The name of the game when it comes to finance, be it Magical or otherwise, is managing risk. When you hear about a "sleeper" card on this site, that's just another way of saying "most people don't think the card's potential outweighs its risk". We try to focus on low-risk investments here because in this game, there are many. Poker players have the concept of Pot Odds, we have the concept of Crap Rares. It's easy to make a few bucks when Elspeth goes from 25 to 30, but the capital required to make 5 dollars is simply too high. There is tangible risk. Something like Caldera Hellion however, which packs a powerful effect for a competitive mana cost, requires almost no capital investment. For the price of a single Elspeth, you could own 6 playsets of Hellion. If that Hellion even sees a TINY amount of play, you'll be counting your earnings in the triple digit percentages. The risk may have been the same - our cost was only 25 dollars both ways - but the expected values were structured completely differently.
There are always going to be ways to augment your collection by value trading. It is not necessary to nail down every single sleeper or predict every trend. If you find yourself capable of doing so, there is a website that might need a new staff writer 🙂 For the rest of us, it is only necessary to be slightly more right than you are wrong. Unlike equities, bonds, and currencies, Magic cards really don't have the risk of zeroing out. A bank can go bust, a company can bankrupt, and a country's treasury can become insolvent, but unless the game of Magic itself goes down in flames or a card is banned, there is a theoretical minimum value of a Magic the Gathering rare.

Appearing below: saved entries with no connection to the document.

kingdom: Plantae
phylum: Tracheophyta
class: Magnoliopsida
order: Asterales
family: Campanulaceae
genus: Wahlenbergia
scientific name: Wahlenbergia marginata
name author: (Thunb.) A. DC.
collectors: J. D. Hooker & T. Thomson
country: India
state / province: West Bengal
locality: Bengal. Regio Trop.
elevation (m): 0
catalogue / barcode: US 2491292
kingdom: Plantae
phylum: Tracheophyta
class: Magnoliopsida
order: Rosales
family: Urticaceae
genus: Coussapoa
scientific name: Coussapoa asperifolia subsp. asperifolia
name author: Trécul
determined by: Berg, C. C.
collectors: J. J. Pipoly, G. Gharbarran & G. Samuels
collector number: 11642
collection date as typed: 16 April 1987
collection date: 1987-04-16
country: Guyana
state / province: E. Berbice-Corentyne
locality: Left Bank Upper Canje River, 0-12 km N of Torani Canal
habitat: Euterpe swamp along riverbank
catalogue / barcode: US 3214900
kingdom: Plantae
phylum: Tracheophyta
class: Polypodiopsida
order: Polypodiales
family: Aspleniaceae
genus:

It may only be 10 cents, but it's there. Also consider that unlike the equity markets, where the only relevant goal is profit, Magic cards have value to people outside their financial value. Some players collect sets, and if Pale Moon is the last card Little Timmy needs to finish his set of Nemesis, Pale Moon has value all of a sudden.
The point is, by speculating with your dollar on cards that may be the product of an overactive imagination adds a completely unpredictable dimension of risk to an otherwise predictable process. The fact of the matter is that people don't fake-spoil "sleeper" rares. They mock up the kind of cards that set the forums alight. Were that new Chandra card real, it would easily reach 20 dollars. Thankfully the creator of the mockup had originally posted it as a "what-if" scenario, but had this card taken root as a real card, what's to stop ebay sellers from preselling it?
Over the coming weeks, there will be discussion on this site and elsewhere about the value of these new cards. It would be wise to treat unconfirmed cards as fiction until they're revealed as fact. There will be plenty of time to speculate and profit once Zendikar is out. If people missed Tarmogoyf the first time around, they'll miss something in Zendikar too. If you're going to pre-order cards, be careful and know your risks!